Kinnison took office in mid-2024, the fifth CEO since the agency was established in 2019.

In an interview on KUOW’s Soundside program, Kinnison said she realized that after several months on the job, something wasn’t right with the agency’s practices.

Kinnison said accounting practices were inadequate and she reported the fact to city and county officials.

“I was very surprised by what I found at KCHRA,” she said.

Kinnison said the agency has begun implementing reforms, but she has asked King County and Seattle to let her hire an accountant to find $8 million that is missing.

She said the agency currently lacks the accounting sophistication to track its full spending on homeless services.

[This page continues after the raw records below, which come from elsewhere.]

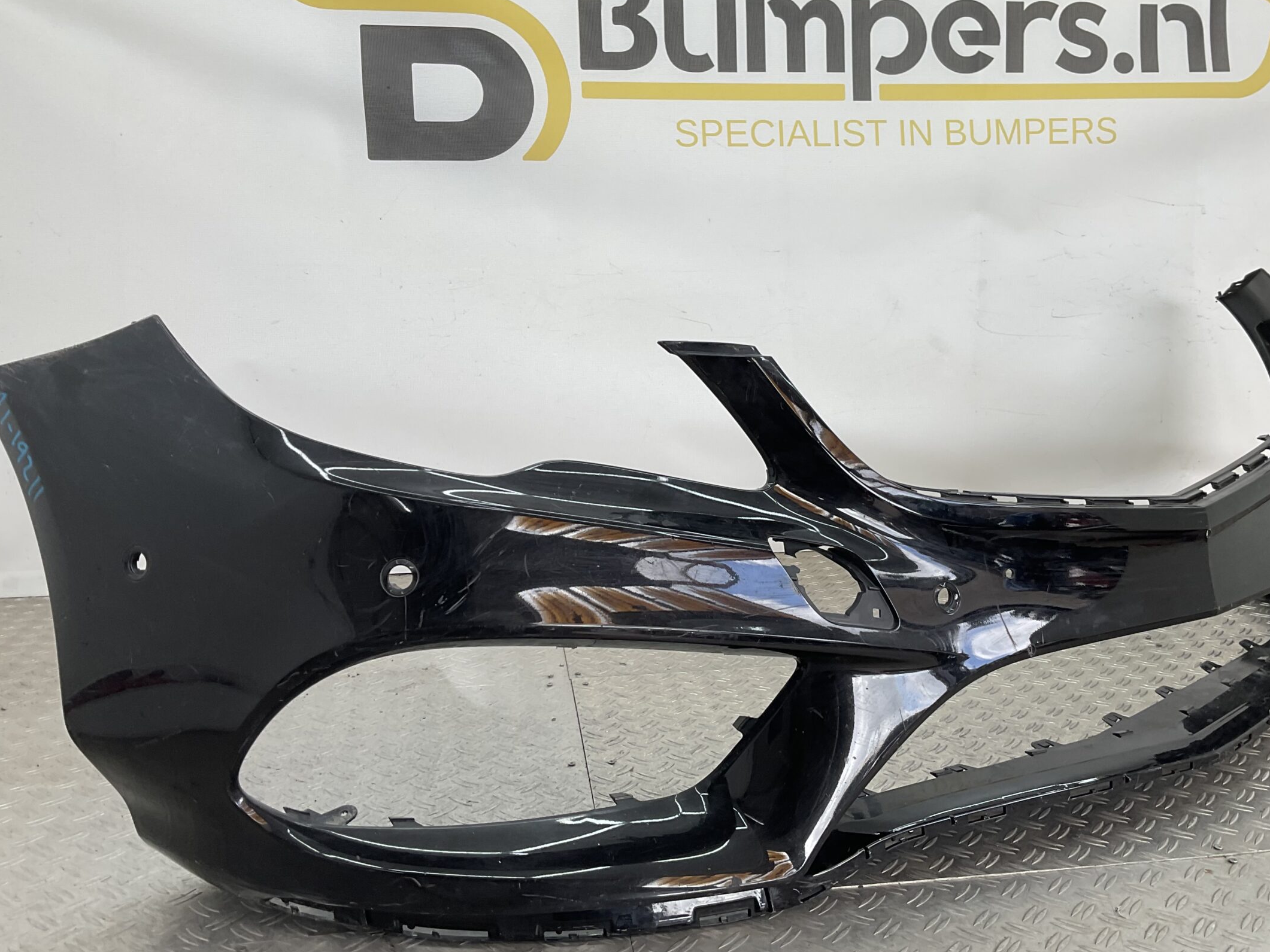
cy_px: 467
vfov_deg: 40.7
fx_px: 1284
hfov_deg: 52.5
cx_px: 716
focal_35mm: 35
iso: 16
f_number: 1.8
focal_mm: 3
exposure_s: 1/126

Kellison said after a couple of months on the job, it became clear something wasn’t right with how the agency monitored its finances.

Kinnison said the homeless agency is worth saving and said she was glad the audit brought the full dimensions of the agency’s problems to light.

But she wasn’t asked, and she did not address the auditor’s findings that she was missing in action during meetings held as the audit progressed.

Kinnison didn’t show up for most of the twice-weekly KCRHA board meetings held concurrently with the audit period, said fraud investigator Mike Nurse in the audit report.

“For a meeting whose purpose was solely to inform executive leadership on issues in progress, it surprised us from an ownership oversight and urgency perspective that she did not participate in these meetings,” Nurse told the authority board.

Both the Seattle City Council and the King County Metropolitan Council have passed resolutions calling on their respective executive leaders, King County Executive Girmay Zahilay and Seattle Mayor Katie Wilson, to decide by Aug. 1 whether the homeless authority should be dissolved.

Either Zahilay or Wilson could end the regional homeless effort within a year of giving notice.

Neither had indicated which decision they were leaning towards, but dissolving the commission would require both King County and Seattle to run homeless intervention programs on their own.

In a statement to The Center Square, Zahilay didn’t show his cards.

“King County has received the corrective action plan from KCRHA and we are carefully reviewing it to ensure it addresses the serious issues raised in the forensic evaluation report,” the statement said.

Wilson’s office did not respond to a request for comment.